I live in the greatest city in the world. New York City is my favorite place. This wasn’t always the case. When I first visited in the mid ’80s, a 9-year-old from the suburbs didn’t quite appreciate it. My grandma always loved NYC, and I wish she could have seen me move here. She may have even joined me! I haven’t been able to travel much during treatment. The docs want you close to the hospital, just in case. But I can’t think of any other place I’d rather be. (In January and February, however, I’d probably like to be somewhere tropical, but right now, I’m OK with staying put.)
I can work out again! (For a little bit.) I was taking it easy the last few months of ABVD, and for the past month, I’ve been easing back into a routine with a few kickboxing classes here and there and yoga at home. I’m still under orders not to overdo it. And I’m still supposed to avoid germs, so I won’t be joining a gym (or maybe even going back to boot camp) for awhile. Sadly, being around so much of other people’s bodily fluids is also off the table, so Bikram yoga (my absolute favorite type of yoga) is still on hold. But I am going to a few classes where I don’t have to touch equipment, and I have my home workouts to do. I’ll obviously have to take three weeks (and longer after that) off from working out. These long stretches of not exercising from chemo, surgeries and procedures aren’t ideal, but I’m going to try to build my strength up for the next few months for the fight ahead.
I have control over the space heater. Mostly. I came across this study that found cold environments make cancer cells spread faster, and that’s my argument this winter for when I position myself between the apartment heater and the space heater like a slice of bread that needs to be toasted.
I have a new bath mat. This probably doesn’t rank with the others, but our old bath mat towel was in pretty bad shape. And this is coming from someone who never buys towels. I had maybe purchased a few in my adult life, but until I acquired my boyfriend’s towels, I never knew towels could be so soft and thirsty and good at drying things. I don’t remember my family ever buying towels. I know they did at some point in the early ’80s when they went to a Cannon outlet. They don’t make towels like they used to. And they don’t make cheap towels like they used to, either, so you can see my reluctance at buying a new one. (If I had a time machine, in addition to going to see great bands in their heydays, I would also pick up some towels.) So the purchase I made yesterday, to avoid Black Friday madness, is a pretty big one for me.

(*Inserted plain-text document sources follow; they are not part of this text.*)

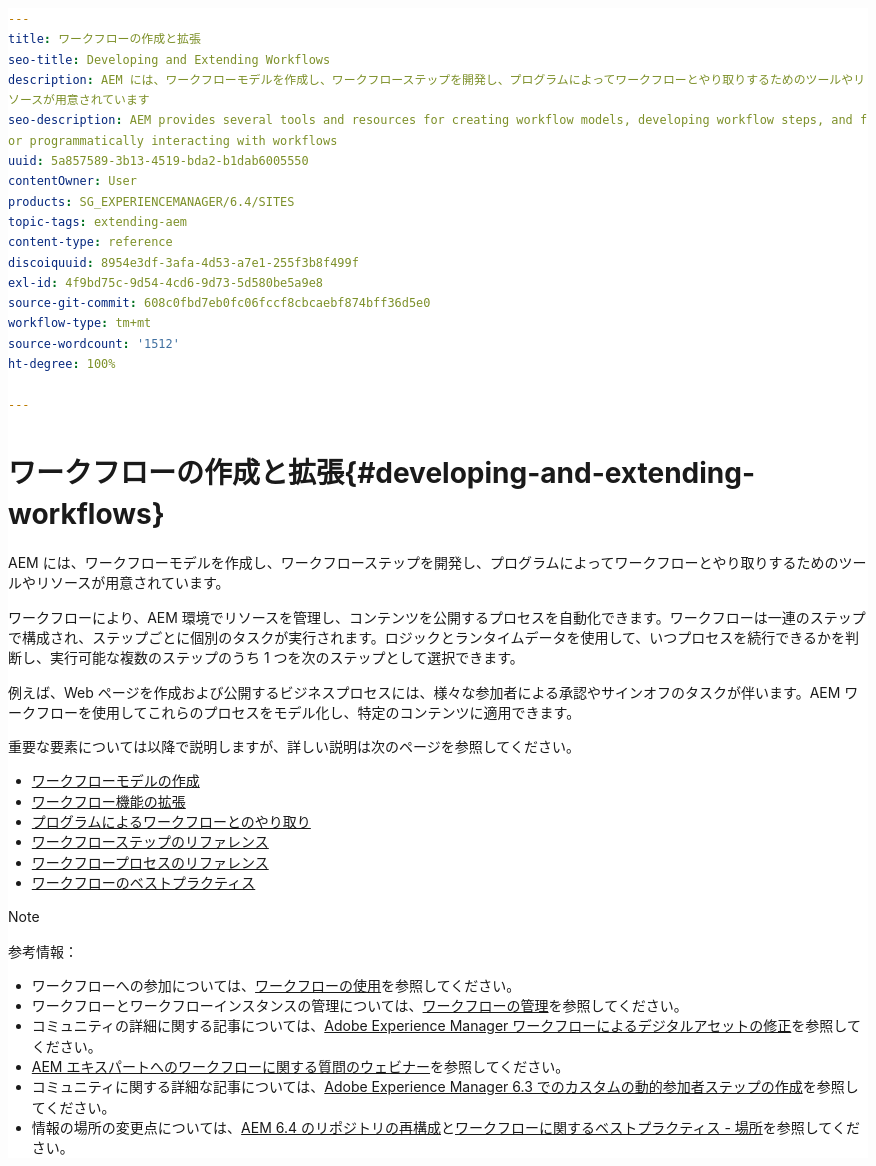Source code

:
 ```yaml
---
title: ワークフローの作成と拡張
seo-title: Developing and Extending Workflows
description: AEM には、ワークフローモデルを作成し、ワークフローステップを開発し、プログラムによってワークフローとやり取りするためのツールやリソースが用意されています
seo-description: AEM provides several tools and resources for creating workflow models, developing workflow steps, and for programmatically interacting with workflows
uuid: 5a857589-3b13-4519-bda2-b1dab6005550
contentOwner: User
products: SG_EXPERIENCEMANAGER/6.4/SITES
topic-tags: extending-aem
content-type: reference
discoiquuid: 8954e3df-3afa-4d53-a7e1-255f3b8f499f
exl-id: 4f9bd75c-9d54-4cd6-9d73-5d580be5a9e8
source-git-commit: 608c0fbd7eb0fc06fccf8cbcaebf874bff36d5e0
workflow-type: tm+mt
source-wordcount: '1512'
ht-degree: 100%

---
```


# ワークフローの作成と拡張{#developing-and-extending-workflows}

AEM には、ワークフローモデルを作成し、ワークフローステップを開発し、プログラムによってワークフローとやり取りするためのツールやリソースが用意されています。

ワークフローにより、AEM 環境でリソースを管理し、コンテンツを公開するプロセスを自動化できます。ワークフローは一連のステップで構成され、ステップごとに個別のタスクが実行されます。ロジックとランタイムデータを使用して、いつプロセスを続行できるかを判断し、実行可能な複数のステップのうち 1 つを次のステップとして選択できます。

例えば、Web ページを作成および公開するビジネスプロセスには、様々な参加者による承認やサインオフのタスクが伴います。AEM ワークフローを使用してこれらのプロセスをモデル化し、特定のコンテンツに適用できます。

重要な要素については以降で説明しますが、詳しい説明は次のページを参照してください。

* [ワークフローモデルの作成](/help/sites-developing/workflows-models.md)
* [ワークフロー機能の拡張](/help/sites-developing/workflows-customizing-extending.md)
* [プログラムによるワークフローとのやり取り](/help/sites-developing/workflows-program-interaction.md)
* [ワークフローステップのリファレンス](/help/sites-developing/workflows-step-ref.md)
* [ワークフロープロセスのリファレンス](/help/sites-developing/workflows-process-ref.md)
* [ワークフローのベストプラクティス](/help/sites-developing/workflows-best-practices.md)

>[!NOTE]
>
>参考情報：
>
>* ワークフローへの参加については、[ワークフローの使用](/help/sites-authoring/workflows.md)を参照してください。
>* ワークフローとワークフローインスタンスの管理については、[ワークフローの管理](/help/sites-administering/workflows.md)を参照してください。
>* コミュニティの詳細に関する記事については、[Adobe Experience Manager ワークフローによるデジタルアセットの修正](https://helpx.adobe.com/jp/experience-manager/using/modify_asset_workflow.html)を参照してください。
>* [AEM エキスパートへのワークフローに関する質問のウェビナー](https://bit.ly/ATACE218)を参照してください。
>* コミュニティに関する詳細な記事については、[Adobe Experience Manager 6.3 でのカスタムの動的参加者ステップの作成](https://helpx.adobe.com/jp/experience-manager/using/dynamic-steps-aem63.html)を参照してください。
>* 情報の場所の変更点については、[AEM 6.4 のリポジトリの再構成](/help/sites-deploying/repository-restructuring.md)と[ワークフローに関するベストプラクティス - 場所](/help/sites-developing/workflows-best-practices.md#locations)を参照してください。
>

I know there are things I’m leaving out. This latest treatment doesn’t have many side effects, so I hope to have as normal a time as possible before doing the stem cell transplant. And even with the ABVD this summer, I managed to go to concerts, to the beach (shaded by an umbrella) and generally do my favorite things. My preferred winter activity is staying inside, so I’ll be relaxing. Aside from the whole cancer thing, I still feel like one of the luckiest people ever.